When I heard her say that, I was loading the dishwasher, her words in my ears. My eyes filled with tears. I want to be wrapped in a story about love. And I want that love to be bigger than my success at mothering, or my dad’s oncologist’s success at overcoming the nasty cancer cells that want to root into his brain. I want the love to be big enough to settle my deeply human fears that the people I love are not in fact immortal, that I can’t control them, that I can’t save them from the terrors that will surely come.
“Hope is a story,” she said. One that God is writing and setting in a future where our bodies are not in charge, and time is not finite nor chronological, and tears are not our common currency.
“But in the meantime, it was always about all of us. That we belong to each other in a way that makes hope not really just about whether I get a cure and my life works out, it’s about whether you feel yourself as part of this wild project about love.”
That’s what I thought on the couch with my son, whose long body is a head taller than mine, who wrapped his arms around me and said he loved me. “A wild project about love.” Mine and his. My dad’s and mine. You and me and these words we pass back and forth.
Sometimes I just need to believe that God is here in the middle of bodies and the unfolding reality of time, and all the tears we shed. That this story is still being written, wrapped in hope, whether we’re rescued now or later. It is a “wild project about love.” And miracle-upon-miracle, we are invited to participate.
a slow practice
How do we choose to participate in "this wild project about love"? How do we overcome the limits of our bodies, our slow trek across the span of time, our very real fears?
Today I want us to sketch out our stories. If the Divine is the author of this "wild project," maybe we can take a peek at God's own notes about the story. You know how this goes: Take out your journal or a piece of paper! Consider this Creative Writing class. We're prepping the plot, the settings, the characters. We're going to write stuff down.
Let's start with the cast of characters in God's story of hope about you. Now, you obviously can't list every character in your life. There are hundreds moving in and out from your orbit. But, right now, in the big story surrounding you, who are the characters shaping you? Who are the characters you are shaping?
What about the setting? There may have been several different *places* in your story, different towns, different homes. And you can be creative in how you understand the setting. But write some notes about where your story is set right now.
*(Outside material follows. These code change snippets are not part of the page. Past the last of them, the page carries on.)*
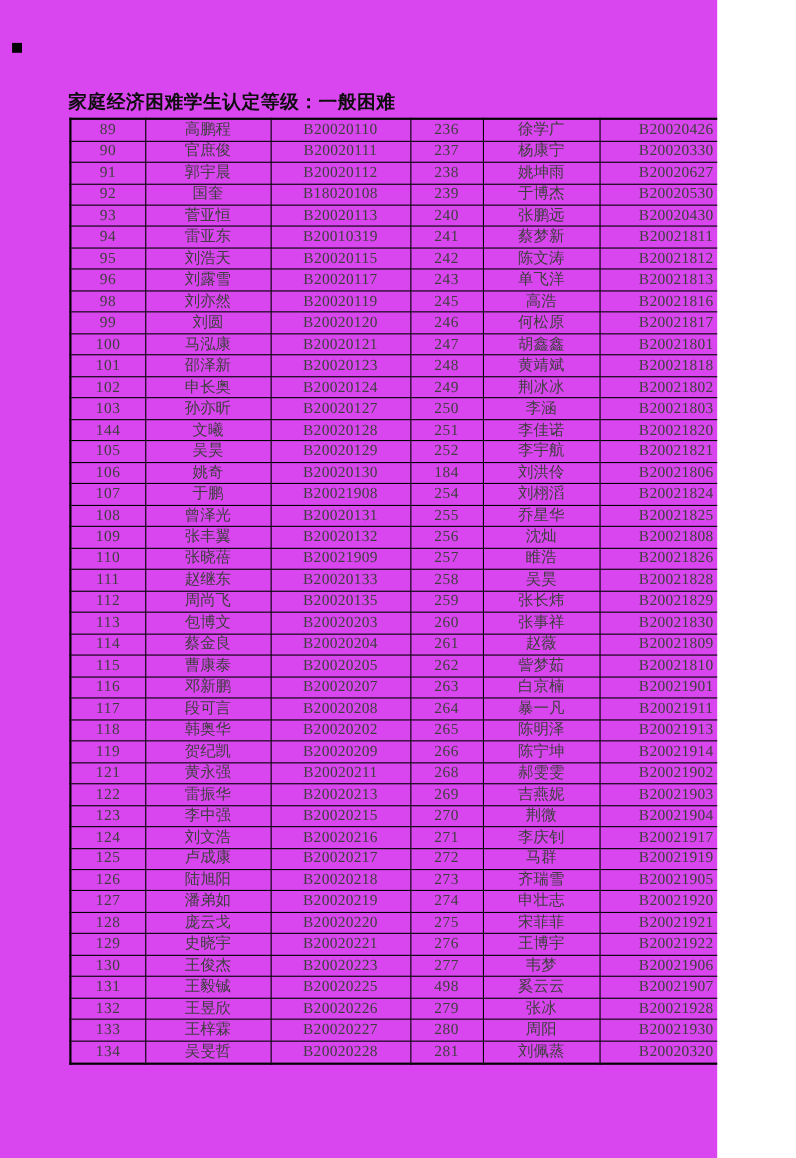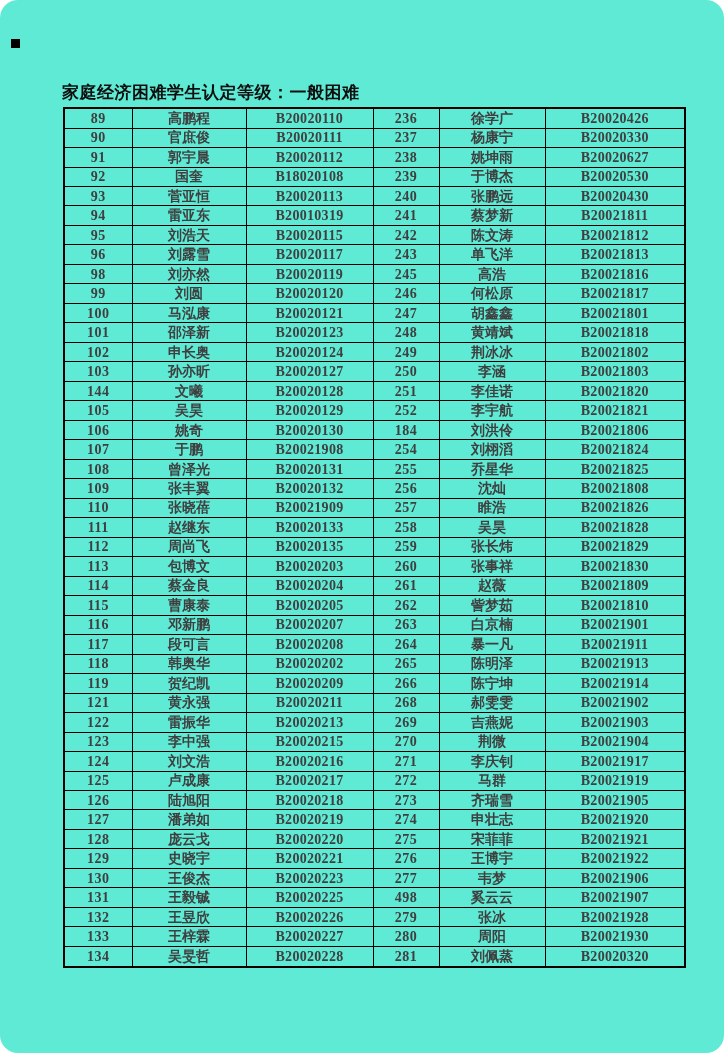--- a/index.html
+++ b/index.html
@@ -1,38 +1,36 @@
 <!DOCTYPE html>
 <html><head>
 <meta charset="utf-8">
 <style>
   html,body{margin:0;padding:0;background:#ffffff;}
   .page{
     position:relative;
-    width:724px;height:1053px;
-    background:#5eead4;
+    width:652px;height:1053px;
+    background:#d946ef;
     font-family:"Liberation Serif","DejaVu Serif",serif;
     overflow:hidden;
-    border-radius:18px;
   }
   .corner-mark{
     position:absolute;left:11px;top:39px;
     width:9px;height:9px;background:#000;
   }
   .page-title{
     position:absolute;left:62px;top:81px;
     font-size:17px;font-weight:bold;color:#0e0e0e;
     letter-spacing:0.5px;white-space:nowrap;
   }
   table.roster{
     position:absolute;left:63px;top:107px;
     width:621px;height:861px;
     border-collapse:collapse;table-layout:fixed;
     border:2px solid #000;
-    font-weight:bold;
   }
   table.roster td{
     border:1.5px solid #000;
     text-align:center;vertical-align:middle;
     font-size:14px;line-height:17px;height:17px;
     color:#3f3f3f;
     padding:0;overflow:hidden;white-space:nowrap;
   }
   td.c0,td.c3{letter-spacing:0.5px;}
   td.c2,td.c5{letter-spacing:0.3px;}

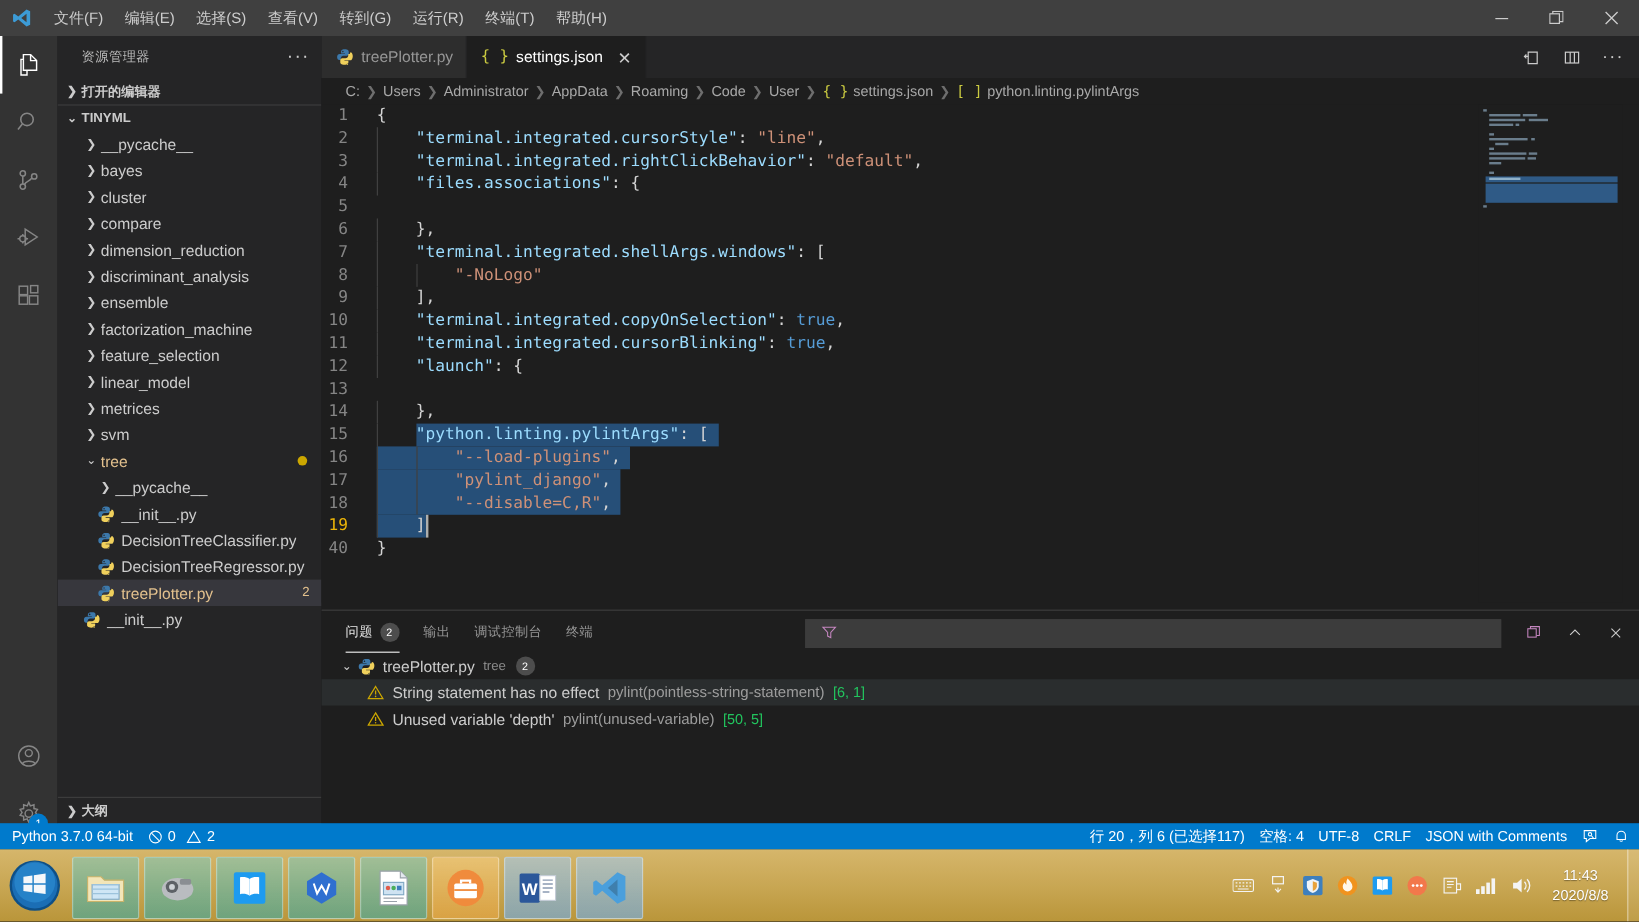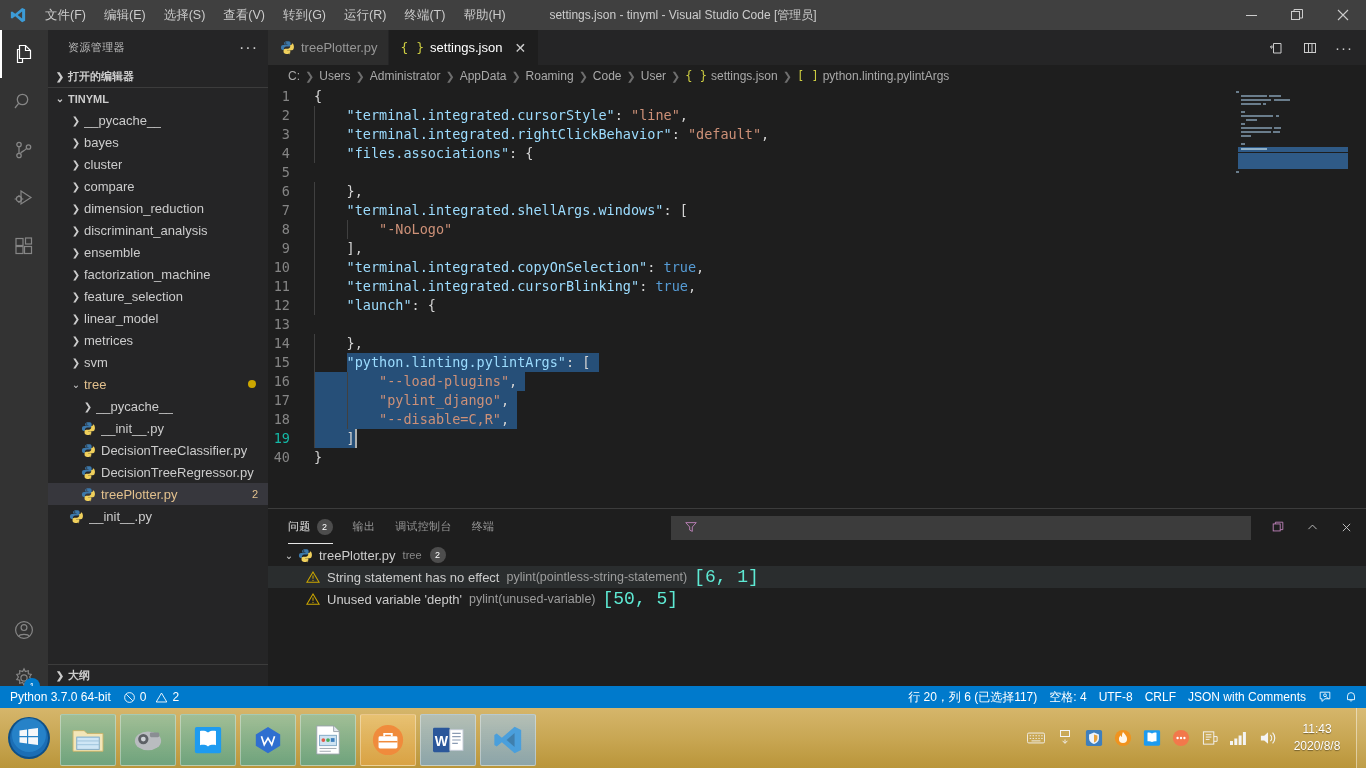--- a/index.html
+++ b/index.html
@@ -113,21 +113,21 @@
   
   #code-area { position: relative; height: 415px; background: #1e1e1e; overflow: hidden; }
   .code-line {
     height: 19px; line-height: 19px; display: flex;
     font-family: "DejaVu Sans Mono", monospace; font-size: 13.5px; white-space: pre;
   }
   .lineno {
     width: 46px; text-align: right; padding-right: 24px; color: #858585;
     font-family: "DejaVu Sans Mono", monospace; font-size: 13.5px; flex: none;
   }
-  .lineno.cur { color: #14b8a6; }
+  .lineno.cur { color: #eab308; }
   .code-text { position: relative; }
   .k-key { color: #9cdcfe; }
   .k-str { color: #ce9178; }
   .k-punc { color: #d4d4d4; }
   .k-bool { color: #569cd6; }
   .sel { background: #264f78; }
   #minimap { position: absolute; right: 14px; top: 0; width: 120px; height: 415px; }
   #mm-slider { position: absolute; right: 0; top: 0; width: 14px; height: 415px; }
 
   
@@ -162,21 +162,21 @@
     margin-left: 8px; background: #4d4d4d; color: #fff; border-radius: 9px; font-size: 9px;
     min-width: 16px; height: 16px; display: inline-flex; align-items: center; justify-content: center; padding: 0 5px;
   }
   .prob-row {
     height: 22px; display: flex; align-items: center; padding-left: 38px;
     font-size: 13px; color: #cccccc; cursor: pointer;
   }
   .prob-row.highlight { background: #2a2d2e; }
   .prob-row .warn-ico { margin-right: 7px; display: inline-flex; }
   .prob-row .src { color: #9d9d9d; margin-left: 7px; font-size: 12.5px; }
-  .prob-row .pos { color: #5eead4; margin-left: 7px; font-size: 18px; font-family: Liberation Mono, monospace; }
+  .prob-row .pos { color: #22c55e; margin-left: 7px; font-size: 12px; }
 
   
   #statusbar {
     position: absolute; left: 0; bottom: 60px; width: 1366px; height: 22px;
     background: #007acc; color: #ffffff; font-size: 12px; display: flex; align-items: center;
   }
   .sb-item { height: 22px; display: flex; align-items: center; padding: 0 6px; cursor: pointer; white-space: nowrap; gap: 4px; }
   #sb-right { margin-left: auto; display: flex; align-items: center; padding-right: 2px; }
 
   
@@ -229,21 +229,20 @@
     <div class="menu-items">
       <div class="menu-item">文件(F)</div>
       <div class="menu-item">编辑(E)</div>
       <div class="menu-item">选择(S)</div>
       <div class="menu-item">查看(V)</div>
       <div class="menu-item">转到(G)</div>
       <div class="menu-item">运行(R)</div>
       <div class="menu-item">终端(T)</div>
       <div class="menu-item">帮助(H)</div>
     </div>
-    <div id="window-title">settings.json - tinyml - Visual Studio Code [管理员]</div>
     <div id="window-controls">
       <div class="wc">
         <svg width="11" height="11" viewBox="0 0 11 11">
             <rect x="0" y="5" width="11" height="1" fill="#cccccc"></rect>
           </svg>
       </div>
       <div class="wc">
         <svg width="12" height="12" viewBox="0 0 12 12">
           <rect x="0.5" y="2.5" width="8" height="8" fill="none" stroke="#cccccc" stroke-width="1"></rect>
           <path d="M3 2.5 V0.5 H11.5 V9 H9" fill="none" stroke="#cccccc" stroke-width="1"></path>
Obviously, relationships can exist across space and time, but how is the place where you find yourself shaping this story? How has it shaped your story in the past?
The plot of your life is of course ongoing. But there are moments from childhood, your teenage years, your adulthood that are shaping your story's sense of hope. What are they? Where has all hope seemed lost? What has been redeemed? What is still left to be redeemed?
End this time of reflection by drawing that plot on a timeline. At the edge of the timeline of your life, try to draw the expansion of time into eternity: God-Time. What does it look like when time no longer fits on a line? When your story is not bound by place or chronological order? In that space, ask God what hope might look like for your story. What hope means outside of our suffering and our understanding of love.
Whatever your picture looks like, sit with it for a bit. Ask God to give you a fresh vision of this story you're living, and what "this wild project about love" might mean for you today.